Real integration would be impossible to achieve in certain areas where the communities are totally segregated - how could a school in south Armagh or parts of Antrim be meaningfully integrated? Even in the cities many parents in areas such as the Falls or the Shankill - good, well-meaning people - would be afraid to send their children into the other area. Can anyone blame them? Are you suggesting replacing the existing school stock and rebuilding in neutral areas?
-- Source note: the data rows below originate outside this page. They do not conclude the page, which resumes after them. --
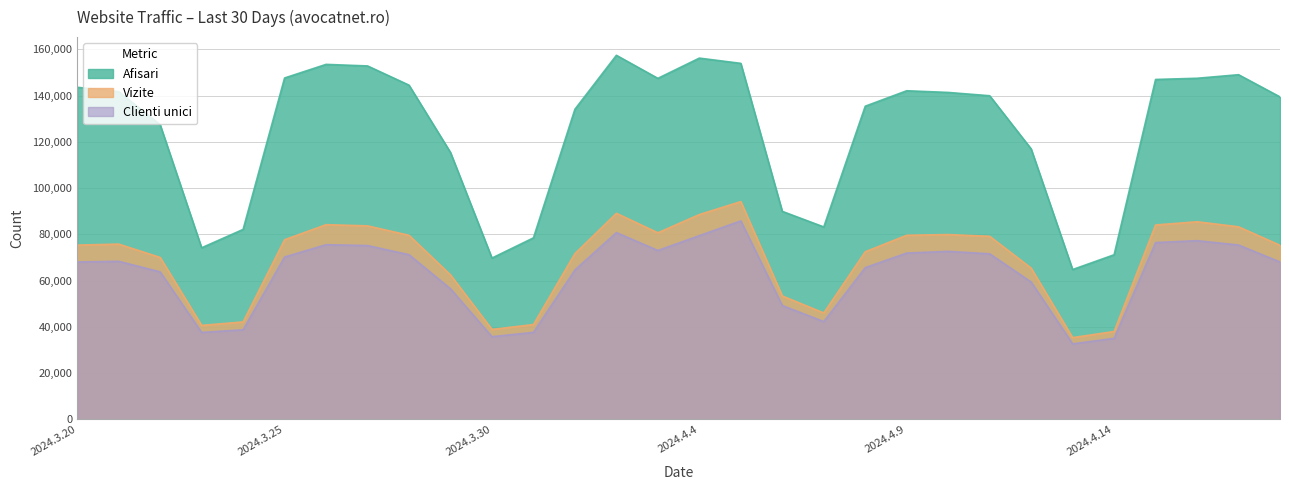

Reading right to left, extract all data points from this chart.

Afisari: 139446	149054	147510	146994	71162	64772	116952	139952	141381	142110	135431	83195	89934	153961	156231	147472	157444	134103	78475	69739	115421	144537	152844	153518	147635	82133	74179	127422	141749	143614
Vizite: 75264	83263	85446	84055	37965	35330	65388	79151	79904	79606	72464	45995	53342	94167	88566	80681	89106	71669	40983	38865	62474	79581	83671	84186	77665	42120	40614	70012	75783	75338
Clienti unici: 68042	75381	77264	76431	35015	32627	59395	71574	72639	71899	65597	42256	49190	85807	79430	73013	80762	64590	37593	35725	56456	71199	75145	75523	70182	38713	37568	63759	68336	68052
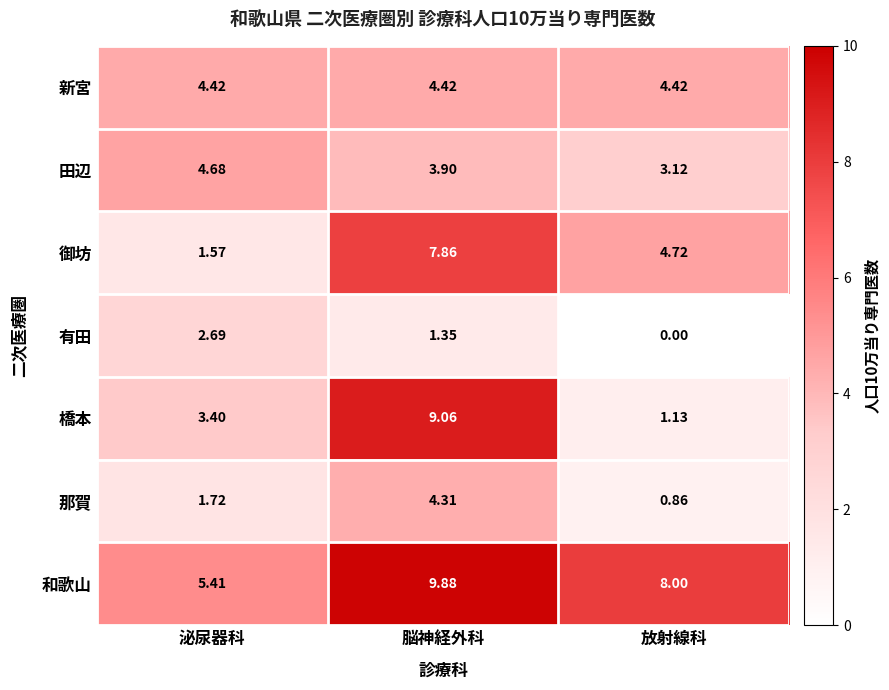

Rank the series by their maximum value, from highest to lowest.

和歌山, 橋本, 御坊, 田辺, 新宮, 那賀, 有田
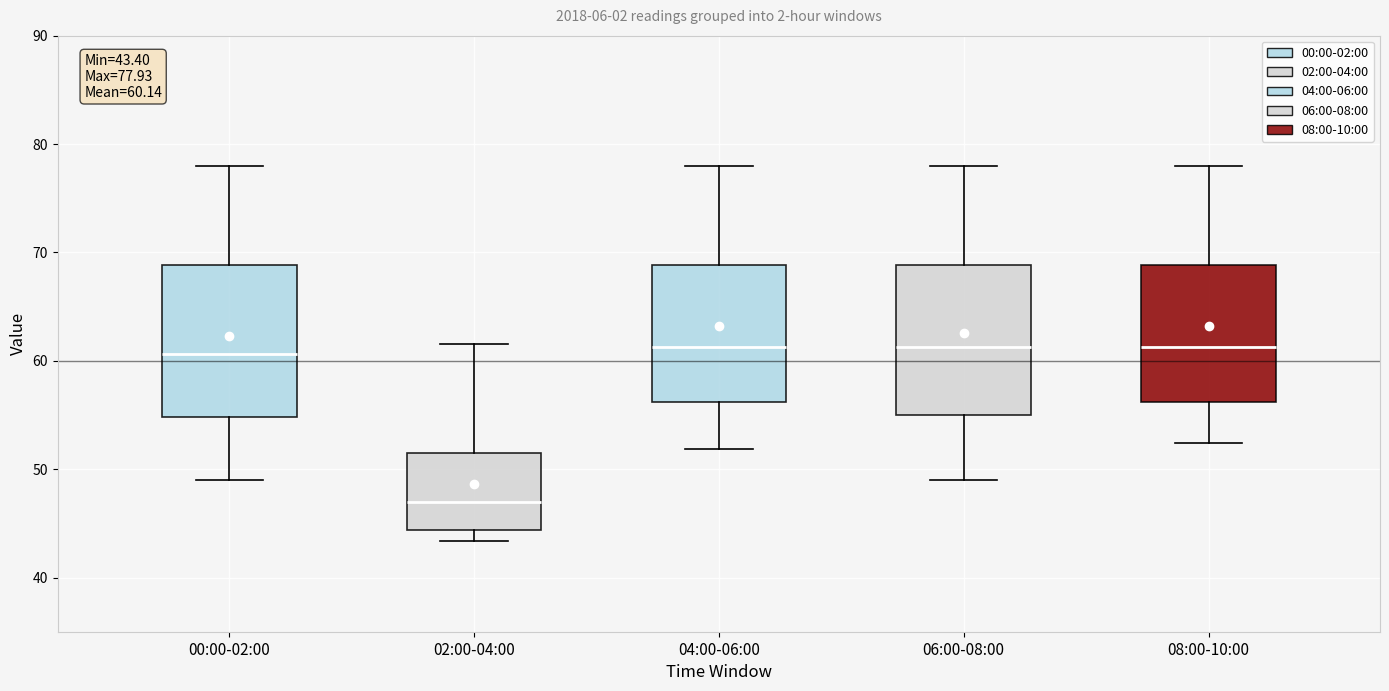

Which box has the lowest median line?

02:00-04:00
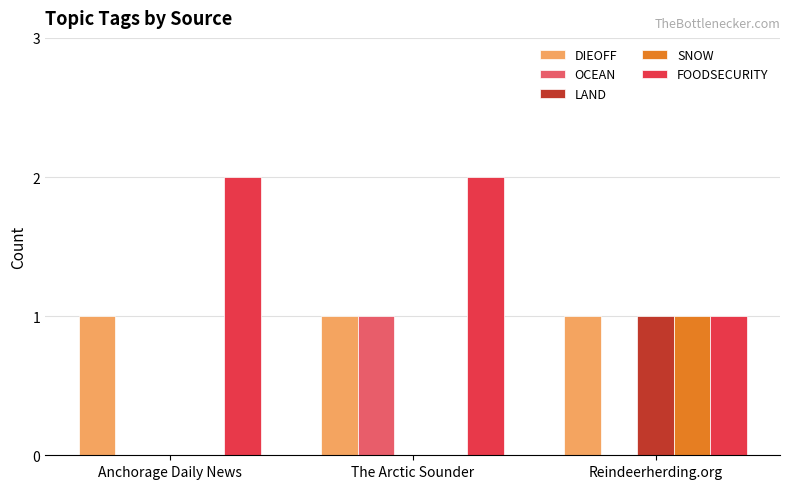

Count the number of data series in this chart.

5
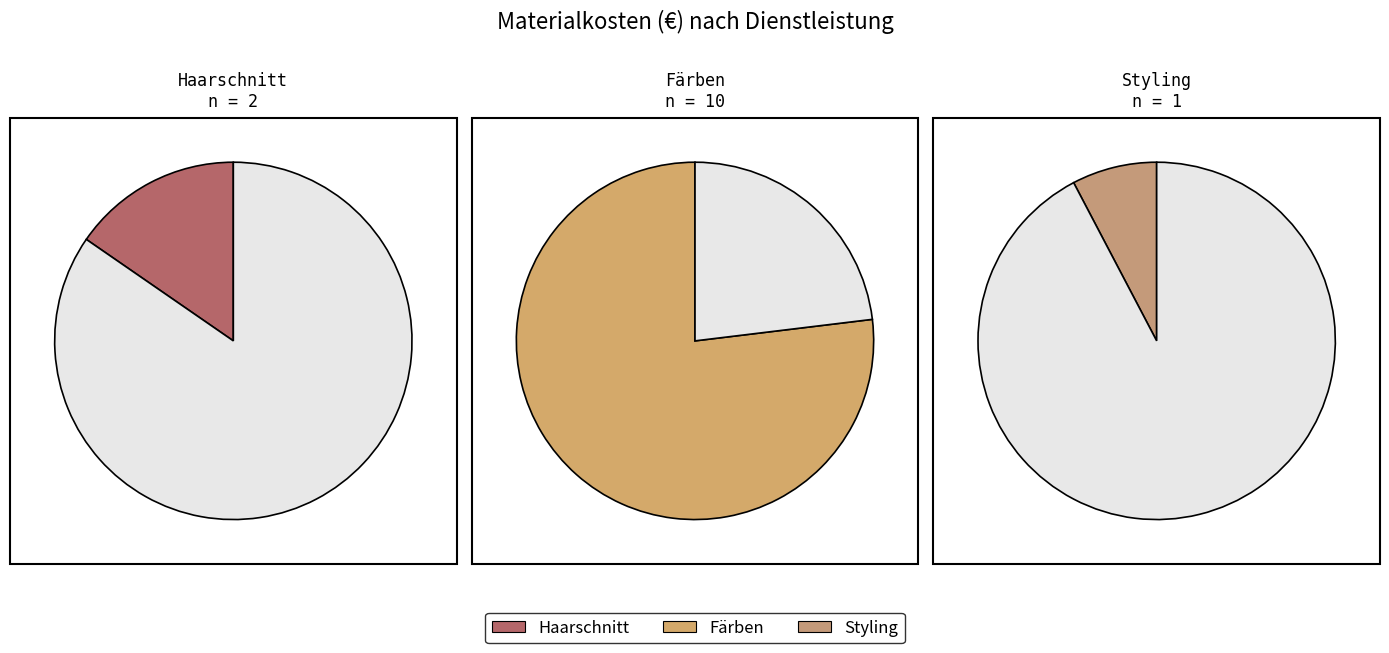

Which category has the biggest portion of the pie?

Färben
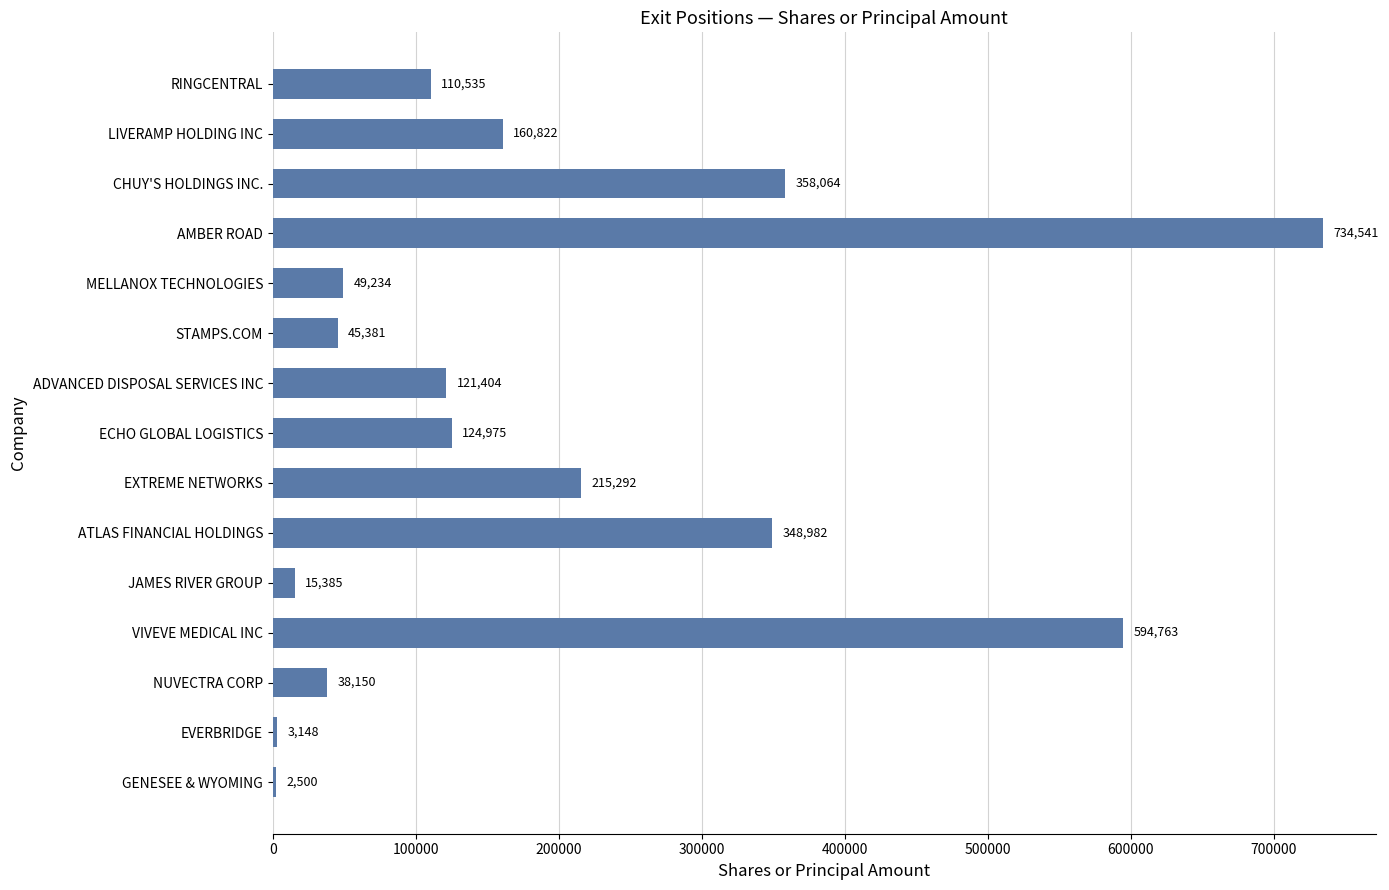

What is the minimum value shown in the chart?

2500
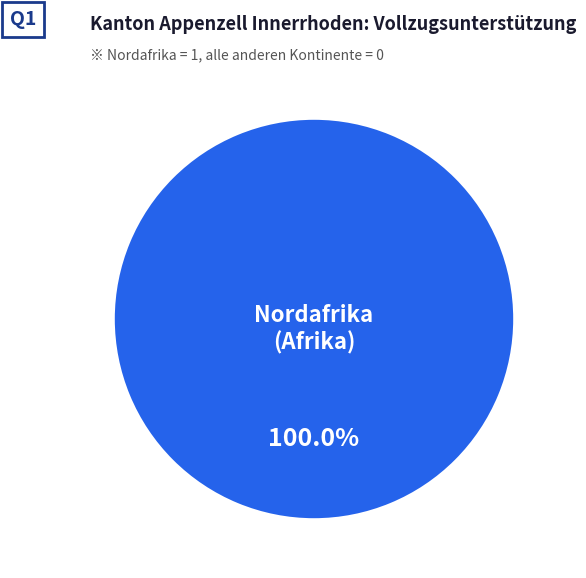

Does any single category account for the majority?

Yes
The already existing more positive attitudes of families with children in integrated schools would account for at least some of the more positive attitudes of their children. But, even integrated schools can produce sectarian children, despite their best efforts: one of those recently found guilty of offences in relation to the sectarian murder of a teenager was the product of an integrated school.
Let me state that I am not against integrated schools. They are very valuable and are desirable. However, it is extremely annoying when they are presented as 'the answer.'
Finally I very much resent Mr Hari's attitude that we should be made to feel Northern Irish. I am Irish and some of my neighbours are British - this does not make us bigoted. I accept, Mr Hari, that you are British; please accept that I am Irish.
I somehow forgot that this would still be the case. It was with horror I heard many years ago, though I can't back this up with particular references, where lunchtime in the schoolyard was a cynical scenario of four and five year olds cordoned off to their respective corners under the watchful eye of the british army. Milk and sandwiches garnished with lessons of hate. Great piece Johann, we live in hope.